[Opening MATERIAL PROVIDED section]
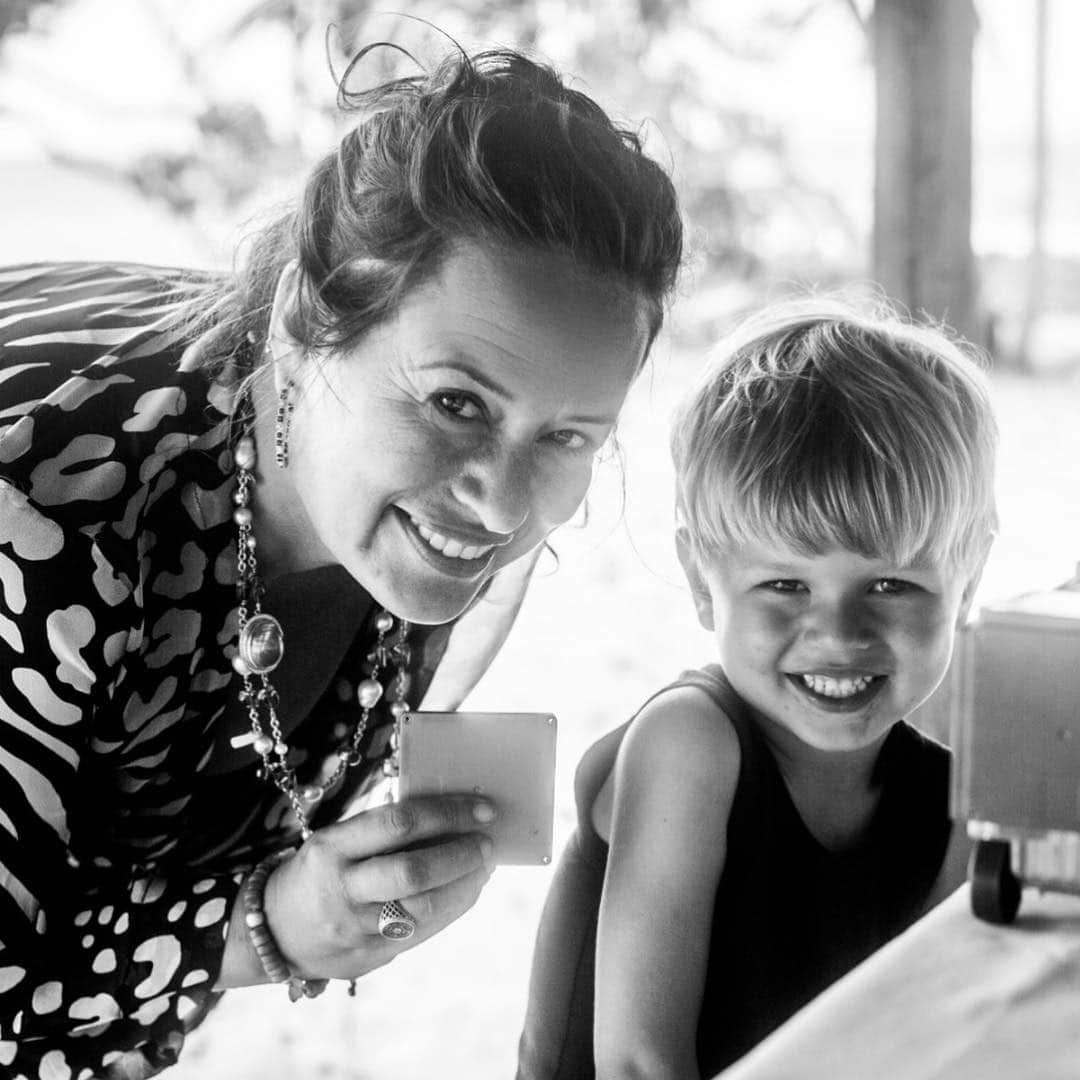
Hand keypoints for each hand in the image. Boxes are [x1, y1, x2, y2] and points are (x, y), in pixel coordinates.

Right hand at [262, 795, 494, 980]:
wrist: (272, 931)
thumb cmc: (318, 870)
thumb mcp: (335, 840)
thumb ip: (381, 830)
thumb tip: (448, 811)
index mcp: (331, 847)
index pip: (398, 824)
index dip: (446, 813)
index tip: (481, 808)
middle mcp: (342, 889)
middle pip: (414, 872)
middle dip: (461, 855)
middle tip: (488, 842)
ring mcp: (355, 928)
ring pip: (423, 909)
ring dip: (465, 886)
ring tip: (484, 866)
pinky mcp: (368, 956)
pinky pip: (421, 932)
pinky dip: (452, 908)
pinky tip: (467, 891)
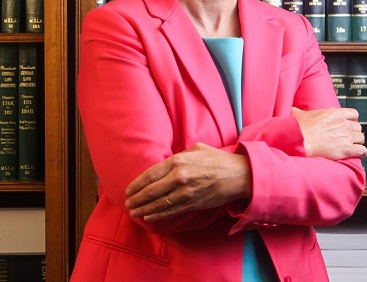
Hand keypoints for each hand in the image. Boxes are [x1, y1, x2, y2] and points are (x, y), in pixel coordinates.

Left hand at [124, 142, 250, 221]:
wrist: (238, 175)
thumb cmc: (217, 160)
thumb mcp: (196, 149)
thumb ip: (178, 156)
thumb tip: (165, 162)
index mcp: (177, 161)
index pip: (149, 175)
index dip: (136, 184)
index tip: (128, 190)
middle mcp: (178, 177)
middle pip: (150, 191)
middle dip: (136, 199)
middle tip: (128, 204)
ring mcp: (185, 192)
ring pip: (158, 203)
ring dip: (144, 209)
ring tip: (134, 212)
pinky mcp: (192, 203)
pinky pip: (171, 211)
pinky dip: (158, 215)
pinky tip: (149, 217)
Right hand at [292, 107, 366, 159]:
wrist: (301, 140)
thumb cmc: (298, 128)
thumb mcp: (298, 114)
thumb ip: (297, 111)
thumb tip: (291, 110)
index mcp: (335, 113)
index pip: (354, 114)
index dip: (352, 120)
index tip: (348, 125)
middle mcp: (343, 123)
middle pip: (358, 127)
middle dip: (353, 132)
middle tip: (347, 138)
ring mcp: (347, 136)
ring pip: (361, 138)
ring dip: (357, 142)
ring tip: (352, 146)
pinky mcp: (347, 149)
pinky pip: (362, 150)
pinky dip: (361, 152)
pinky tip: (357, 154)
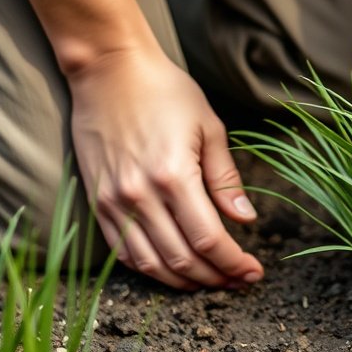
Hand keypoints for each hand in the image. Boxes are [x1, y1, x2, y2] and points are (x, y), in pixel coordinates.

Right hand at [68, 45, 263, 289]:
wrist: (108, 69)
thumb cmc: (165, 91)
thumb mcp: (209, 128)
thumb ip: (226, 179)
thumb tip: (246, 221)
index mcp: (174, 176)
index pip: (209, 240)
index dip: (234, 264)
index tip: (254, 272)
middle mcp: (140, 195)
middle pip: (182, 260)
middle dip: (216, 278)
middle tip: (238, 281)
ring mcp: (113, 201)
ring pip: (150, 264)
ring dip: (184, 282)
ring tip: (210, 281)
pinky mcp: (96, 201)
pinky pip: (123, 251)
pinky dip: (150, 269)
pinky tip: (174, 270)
[Closing MATERIAL PROVIDED section]
ABOUT THIS EXERCISE: Starting at the line that contains "index dip: (352, 120)", transcribe each line through the last one of the entries above, exactly and without pictures.

FINISHED TASK:
index dip: (352, 120)
index tip: (348, 125)
middle mcp: (343, 123)
middle pip: (358, 127)
middle dip: (353, 132)
middle tip: (347, 138)
ring mcp: (347, 136)
ring pip: (361, 138)
ring dip: (357, 142)
ring tip: (352, 146)
pinky mcp: (347, 149)
pinky pip: (362, 150)
pinky dip: (361, 152)
pinky tip: (357, 154)
Hand keypoints for each hand in the image. Boxes are [x1, y1, x2, y2] and points are (x, y), in pixel coordinates.

Right hand at [68, 45, 263, 289]:
wrist: (108, 69)
thumb cmc: (165, 91)
thumb mcp: (209, 128)
thumb ip: (226, 179)
thumb tip: (246, 221)
index mcp: (174, 176)
index pip: (209, 240)
index dip: (234, 264)
index tip: (254, 272)
middle mcp: (140, 195)
middle pip: (182, 260)
middle dip: (216, 278)
middle tip: (238, 281)
ring mcp: (113, 201)
ring pip: (150, 264)
ring dip: (184, 282)
ring tip: (210, 281)
pinky mcp: (96, 201)
pinky pip: (123, 251)
pinky dip: (150, 269)
pinky tip: (174, 270)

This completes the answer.